§ Your goal
From the records below, transcribe only the lines running from the one with "61: (599, 481, 1.22)" through the one with "67: (852, 547, 0.96)". Keep both of those end lines.

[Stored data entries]
◆ ◆ ◆ ◆ ◆ ◆ ◆

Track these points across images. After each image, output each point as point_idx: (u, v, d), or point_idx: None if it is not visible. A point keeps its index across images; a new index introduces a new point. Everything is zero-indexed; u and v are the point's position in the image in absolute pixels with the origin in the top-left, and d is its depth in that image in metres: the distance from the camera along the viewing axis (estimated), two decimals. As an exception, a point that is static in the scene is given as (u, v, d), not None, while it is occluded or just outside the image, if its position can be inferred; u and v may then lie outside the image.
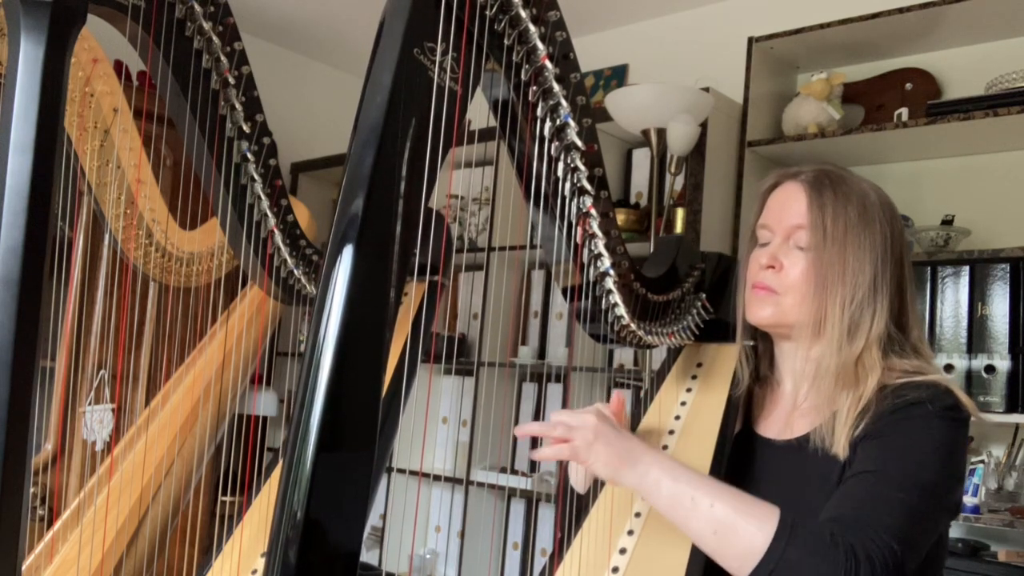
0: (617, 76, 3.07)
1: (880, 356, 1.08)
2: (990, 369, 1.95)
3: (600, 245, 1.14)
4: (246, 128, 1.26)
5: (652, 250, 1.66)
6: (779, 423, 1.19)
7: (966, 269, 2.01)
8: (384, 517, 2.93)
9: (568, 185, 1.10)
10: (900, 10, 2.23)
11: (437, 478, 2.81)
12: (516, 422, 2.79)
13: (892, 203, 1.15)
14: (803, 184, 1.14)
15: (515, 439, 2.76)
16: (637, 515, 1.15)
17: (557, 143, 1.08)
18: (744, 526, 0.94)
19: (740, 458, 1.18)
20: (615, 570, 1.10)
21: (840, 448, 1.05)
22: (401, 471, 2.88)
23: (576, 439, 1.01)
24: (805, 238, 1.12)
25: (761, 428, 1.21)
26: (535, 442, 1.11)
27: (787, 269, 1.12)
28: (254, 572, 1.32)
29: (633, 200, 2.77)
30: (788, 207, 1.14)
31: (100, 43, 1.60)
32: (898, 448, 1.00)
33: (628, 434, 1.04)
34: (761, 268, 1.14)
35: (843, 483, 1.02)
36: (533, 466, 2.71)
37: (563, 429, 1.02)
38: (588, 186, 1.10)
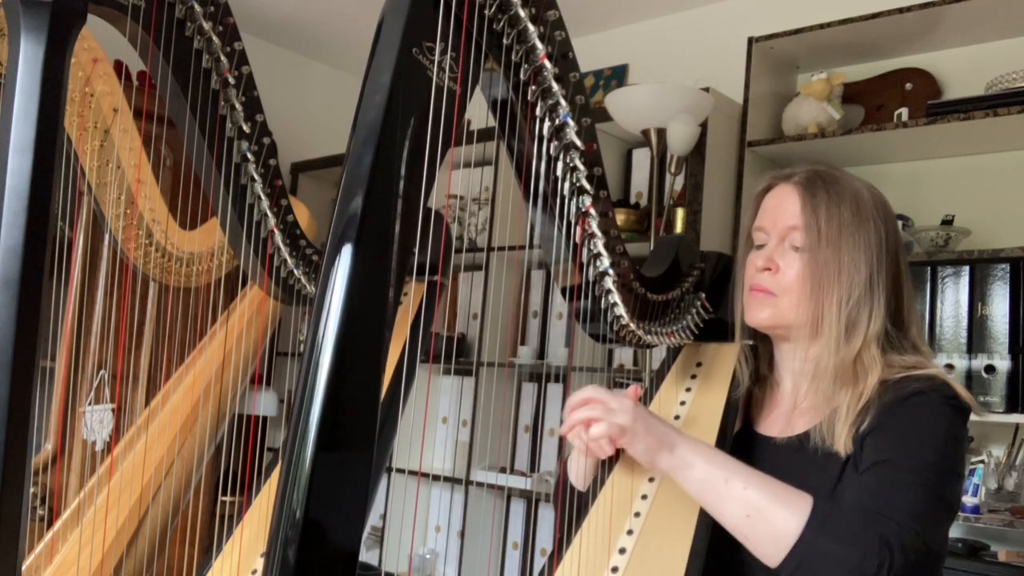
0: (617, 76, 3.07)
1: (879, 354, 1.08)
2: (990, 369, 1.95)
3: (599, 245, 1.14)
4: (246, 128, 1.26)
5: (652, 250, 1.66)
6: (779, 422, 1.19)
7: (966, 269, 2.01)
8: (384, 517, 2.93)
9: (567, 184, 1.10)
10: (900, 10, 2.23)
11: (437, 478, 2.81)
12: (516, 422, 2.79)
13: (886, 201, 1.16)
14: (796, 185, 1.14)
15: (515, 439, 2.77)
16: (637, 515, 1.15)
17: (556, 142, 1.08)
18: (777, 511, 0.95)
19: (740, 457, 1.18)
20: (615, 570, 1.10)
21: (841, 445, 1.05)
22: (401, 471, 2.88)
23: (618, 419, 1.02)
24: (800, 239, 1.12)
25: (761, 427, 1.21)
26: (535, 442, 1.11)
27: (783, 271, 1.13)
28: (254, 572, 1.32)
29: (633, 200, 2.77)
30: (782, 209, 1.15)
31: (100, 43, 1.60)
32: (905, 436, 1.01)
33: (661, 418, 1.05)
34: (757, 271, 1.15)
35: (857, 477, 1.02)
36: (533, 466, 2.71)
37: (601, 409, 1.03)
38: (587, 185, 1.10)
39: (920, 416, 1.02)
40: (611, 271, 1.15)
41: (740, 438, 1.21)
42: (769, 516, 0.95)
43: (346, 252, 0.77)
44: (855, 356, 1.08)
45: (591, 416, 1.03)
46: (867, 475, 1.01)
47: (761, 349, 1.25)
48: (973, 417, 1.07)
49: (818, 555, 0.92)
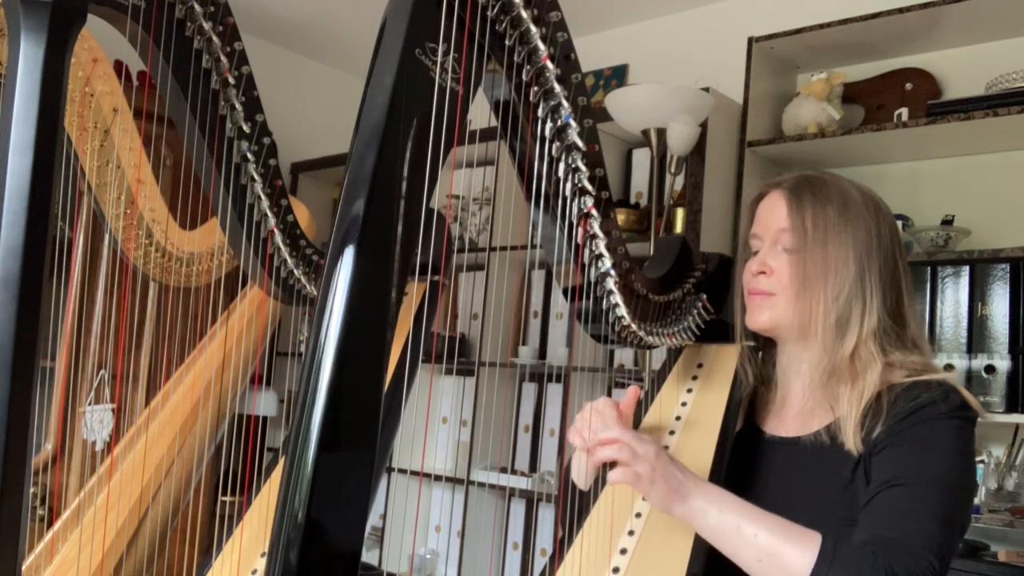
0: (617, 76, 3.07)
1: (878, 350, 1.09)
2: (990, 369, 1.95)
3: (601, 245, 1.14)
4: (246, 128, 1.26)
5: (653, 250, 1.66)
6: (786, 422, 1.20)
7: (966, 269, 2.01)
8: (384, 517, 2.93)
9: (569, 186, 1.10)
10: (900, 10, 2.23)
11: (437, 478, 2.81)
12: (516, 422, 2.79)
13: (879, 200, 1.17)
14: (784, 190, 1.17)
15: (515, 439, 2.77)
16: (638, 515, 1.15)
17: (558, 144, 1.08)
18: (787, 552, 0.96)
19: (747, 456, 1.19)
20: (616, 570, 1.10)
21: (851, 442, 1.06)
22: (401, 471, 2.88)
23: (638, 468, 1.02)
24: (788, 240, 1.15)
25: (768, 427, 1.22)
26: (535, 442, 1.11)
27: (778, 272, 1.15)
28: (254, 572, 1.32)
29: (633, 200, 2.77)
30: (772, 214, 1.17)
31: (100, 43, 1.59)
32: (917, 454, 1.02)
33: (679, 464, 1.05)
34: (753, 275, 1.17)
35: (868, 504, 1.02)
36: (533, 466, 2.71)
37: (628, 453, 1.03)
38: (589, 186, 1.10)
39: (932, 431, 1.03)
40: (613, 272, 1.15)
41: (747, 438, 1.22)
42: (781, 559, 0.96)
43: (348, 253, 0.77)
44: (851, 354, 1.09)
45: (616, 457, 1.03)
46: (880, 498, 1.01)
47: (765, 352, 1.26)
48: (979, 417, 1.08)
49: None
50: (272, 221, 1.34)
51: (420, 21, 0.83)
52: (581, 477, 1.26)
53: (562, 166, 1.09)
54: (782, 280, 1.14)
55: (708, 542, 1.03)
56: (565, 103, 1.04)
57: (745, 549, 0.99)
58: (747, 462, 1.19)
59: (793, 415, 1.19)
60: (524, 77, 1.02)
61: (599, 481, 1.22)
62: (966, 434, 1.04)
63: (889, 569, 0.92)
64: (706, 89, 2.30)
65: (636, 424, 1.27)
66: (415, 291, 1.48)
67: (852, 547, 0.96)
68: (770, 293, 1.15)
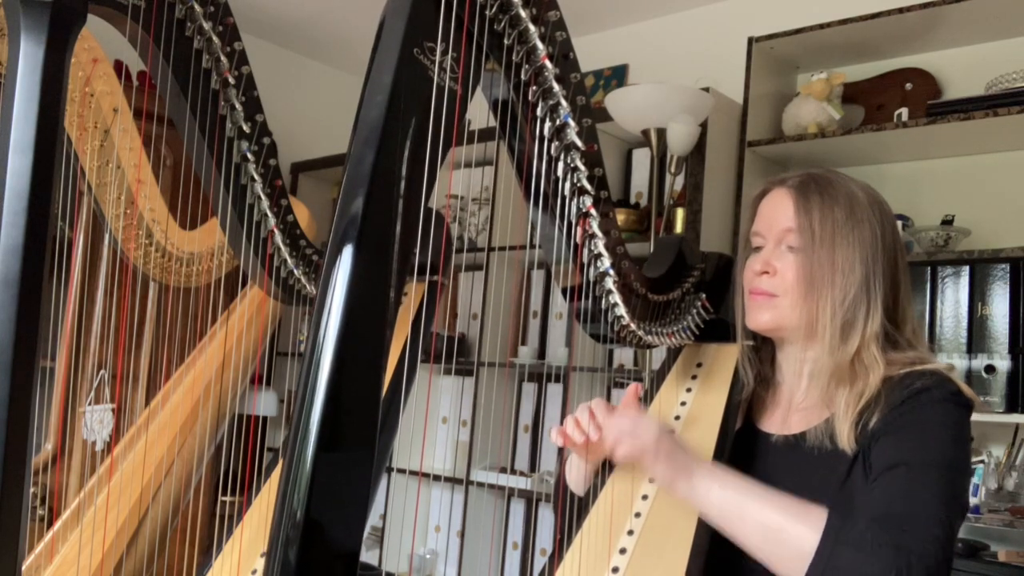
0: (617, 76, 3.07)
1: (880, 353, 1.09)
2: (990, 369, 1.95)
3: (600, 245, 1.14)
4: (246, 128, 1.26)
5: (652, 250, 1.66)
6: (781, 421, 1.20)
7: (966, 269, 2.01)
8: (384, 517, 2.93)
9: (568, 185, 1.11)
10: (900, 10, 2.23)
11: (437, 478, 2.81)
12: (516, 422, 2.79)
13: (883, 200, 1.16)
14: (790, 189, 1.16)
15: (515, 439, 2.77)
16: (637, 515, 1.15)
17: (557, 143, 1.08)
18: (792, 529, 0.96)
19: (743, 454, 1.19)
20: (615, 570, 1.10)
21: (844, 442, 1.06)
22: (401, 471, 2.88)
23: (643, 440, 1.02)
24: (795, 240, 1.14)
25: (764, 426, 1.22)
26: (535, 442, 1.11)
27: (781, 272, 1.14)
28: (254, 572, 1.32)
29: (633, 200, 2.77)
30: (777, 212, 1.16)
31: (100, 43, 1.60)
32: (915, 437, 1.02)
33: (681, 445, 1.05)
34: (755, 274, 1.16)
35: (870, 484, 1.02)
36: (533, 466, 2.71)
37: (630, 427, 1.03)
38: (588, 186, 1.10)
39: (927, 415, 1.03)
40: (612, 271, 1.16)
41: (743, 437, 1.22)
42: (786, 536, 0.96)
43: (347, 252, 0.77)
44: (853, 356, 1.09)
45: (619, 435, 1.04)
46: (882, 480, 1.01)
47: (763, 350, 1.25)
48: (973, 416, 1.08)
49: (836, 567, 0.92)
50: (272, 221, 1.34)
51: (418, 20, 0.84)
52: (579, 483, 1.25)
53: (561, 165, 1.09)
54: (786, 281, 1.13)
55: (712, 525, 1.03)
56: (564, 102, 1.04)
57: (750, 527, 0.98)
58: (745, 460, 1.18)
59: (790, 414, 1.19)
60: (523, 76, 1.02)
61: (599, 480, 1.22)
62: (961, 417, 1.05)
63: (900, 546, 0.91)
64: (706, 89, 2.30)
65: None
66: (414, 291, 1.48)
67: (858, 525, 0.95)
68: (772, 294, 1.14)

◆ ◆ ◆ ◆ ◆ ◆ ◆

§ The answer
61: (599, 481, 1.22)
62: (966, 434, 1.04)
63: (889, 569, 0.92)
64: (706, 89, 2.30)
65: (636, 424, 1.27)
66: (415, 291, 1.48)
67: (852, 547, 0.96)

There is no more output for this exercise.